Saved entries
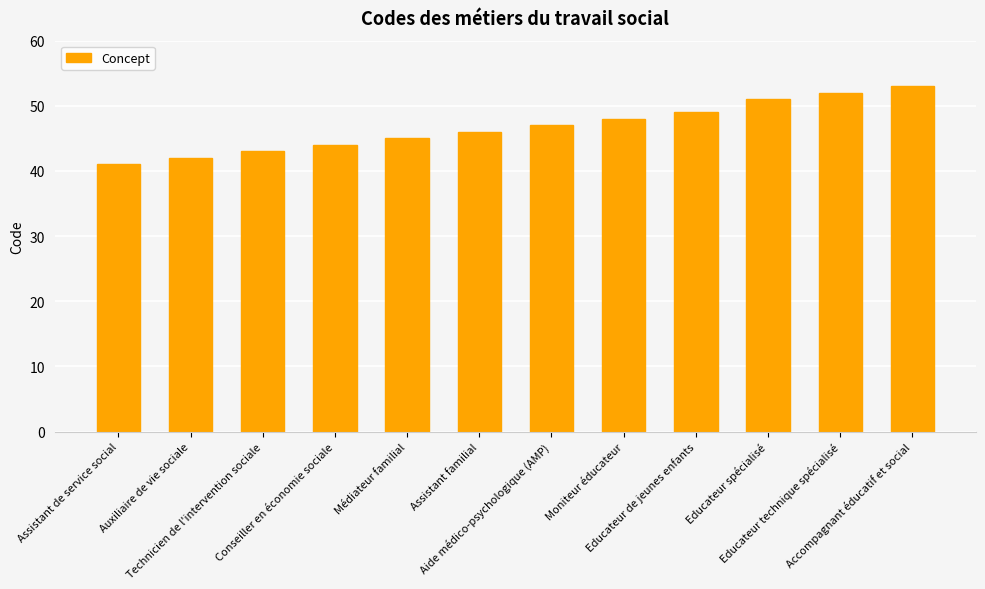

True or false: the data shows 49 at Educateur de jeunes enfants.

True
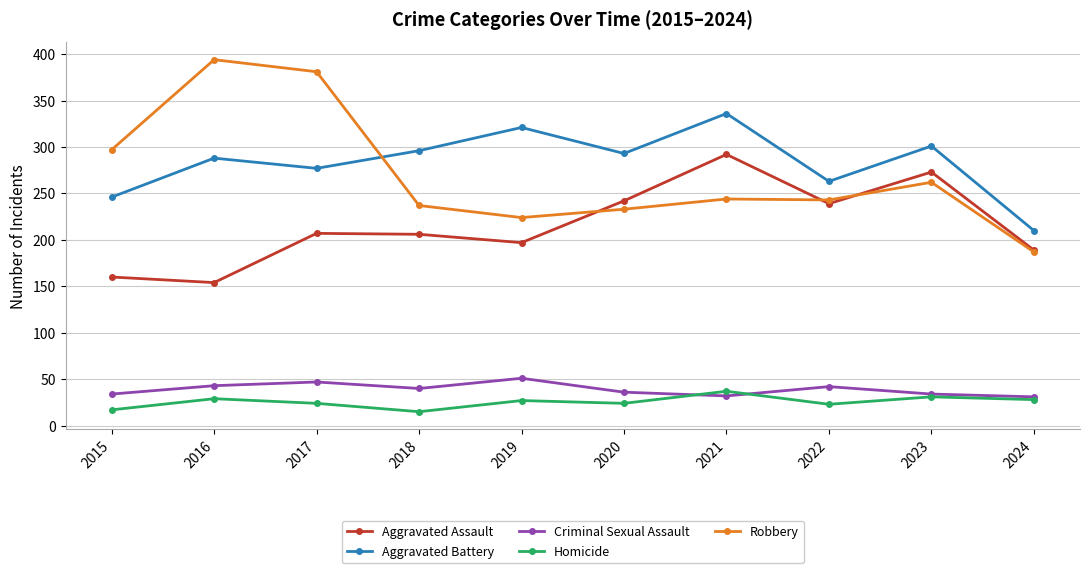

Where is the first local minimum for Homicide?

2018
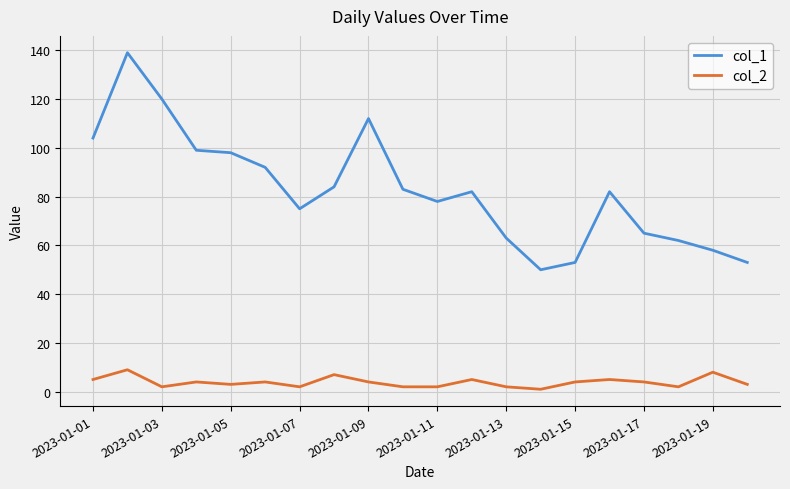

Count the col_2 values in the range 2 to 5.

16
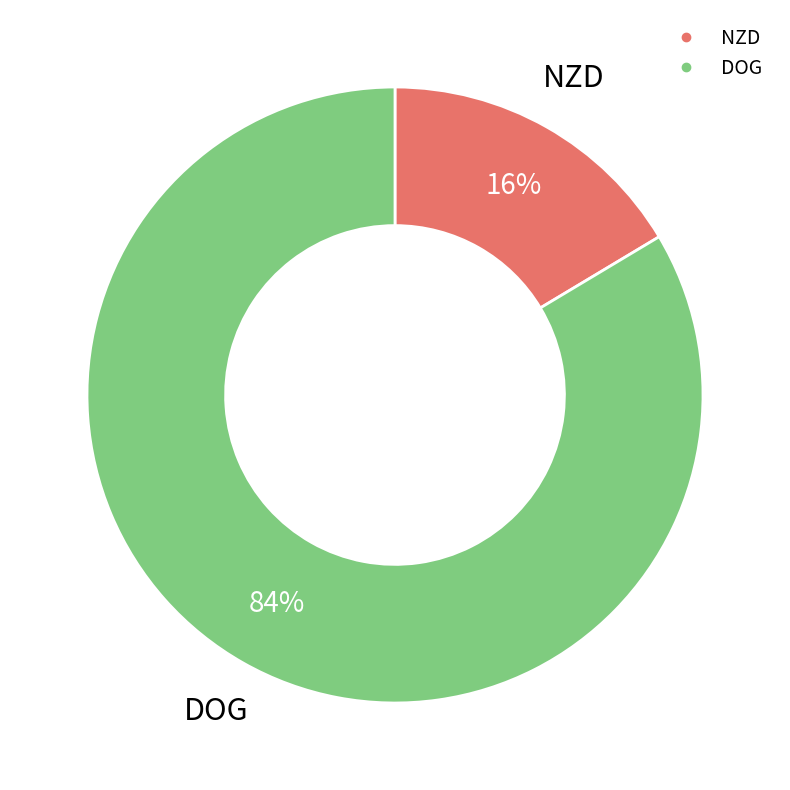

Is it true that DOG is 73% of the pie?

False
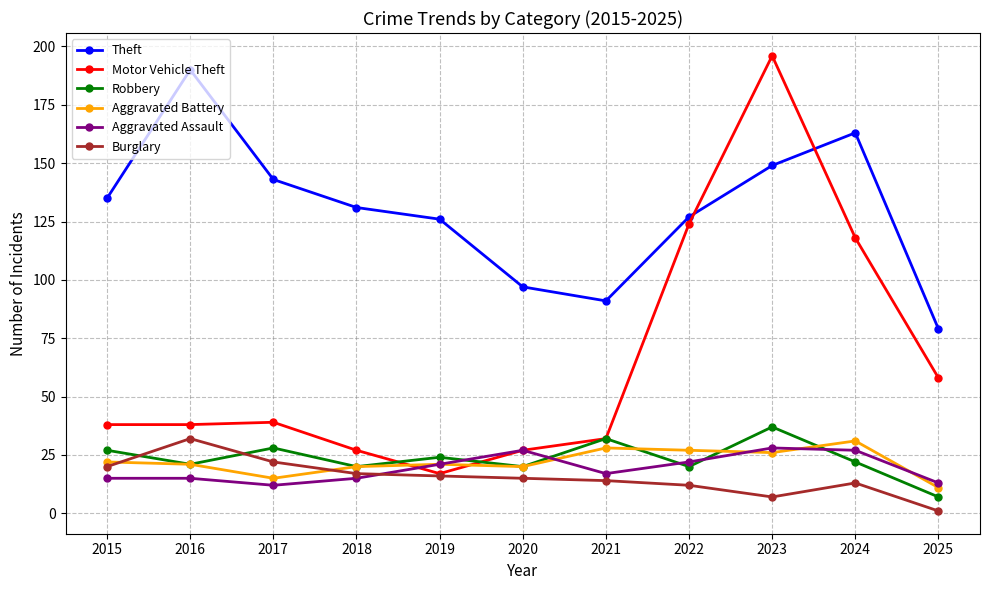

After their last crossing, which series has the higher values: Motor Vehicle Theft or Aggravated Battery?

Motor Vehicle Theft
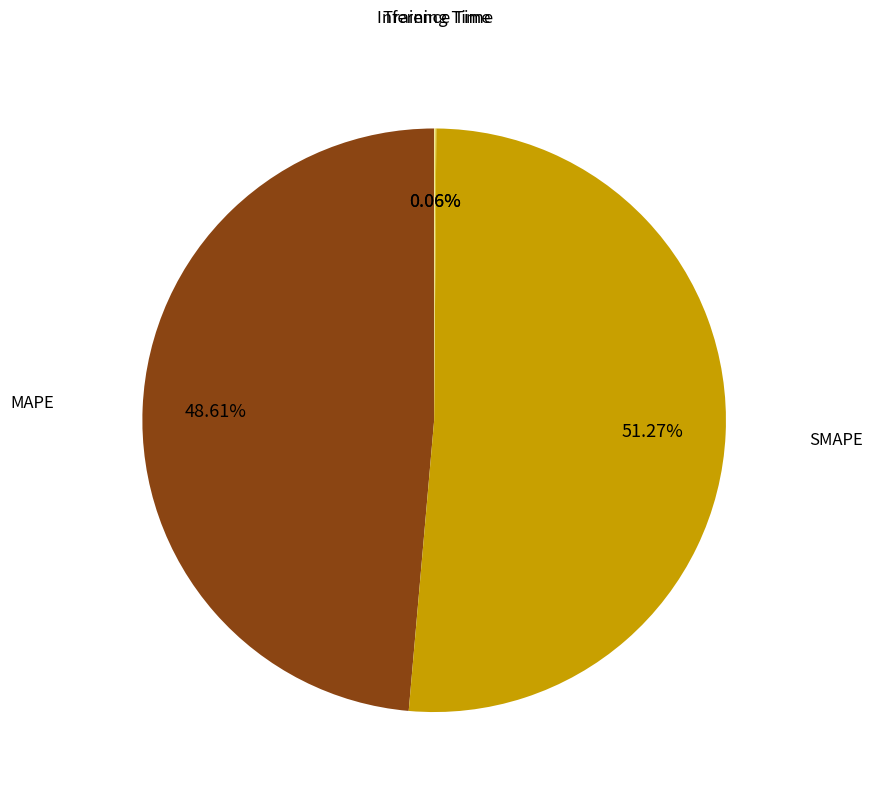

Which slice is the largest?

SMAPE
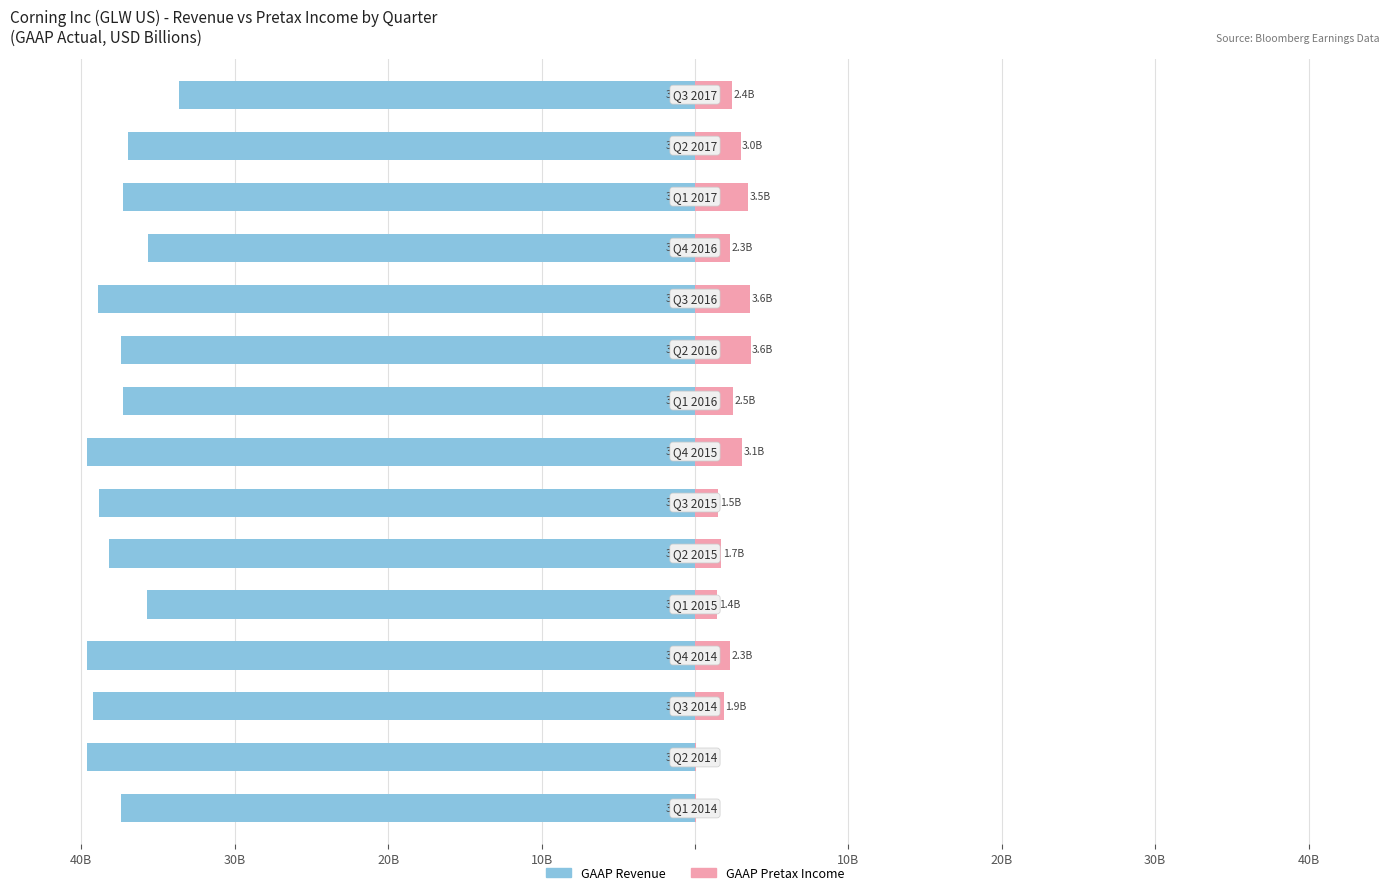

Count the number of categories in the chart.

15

• Task prompt: Could you repeat all the rows above word for word, leaving out the pictures?

• Response:
True or false: the data shows 49 at Educateur de jeunes enfants.

True

Where is the first local minimum for Homicide?

2018

Count the col_2 values in the range 2 to 5.

16

Is it true that DOG is 73% of the pie?

False

After their last crossing, which series has the higher values: Motor Vehicle Theft or Aggravated Battery?

Motor Vehicle Theft

Which slice is the largest?

SMAPE

Count the number of categories in the chart.

15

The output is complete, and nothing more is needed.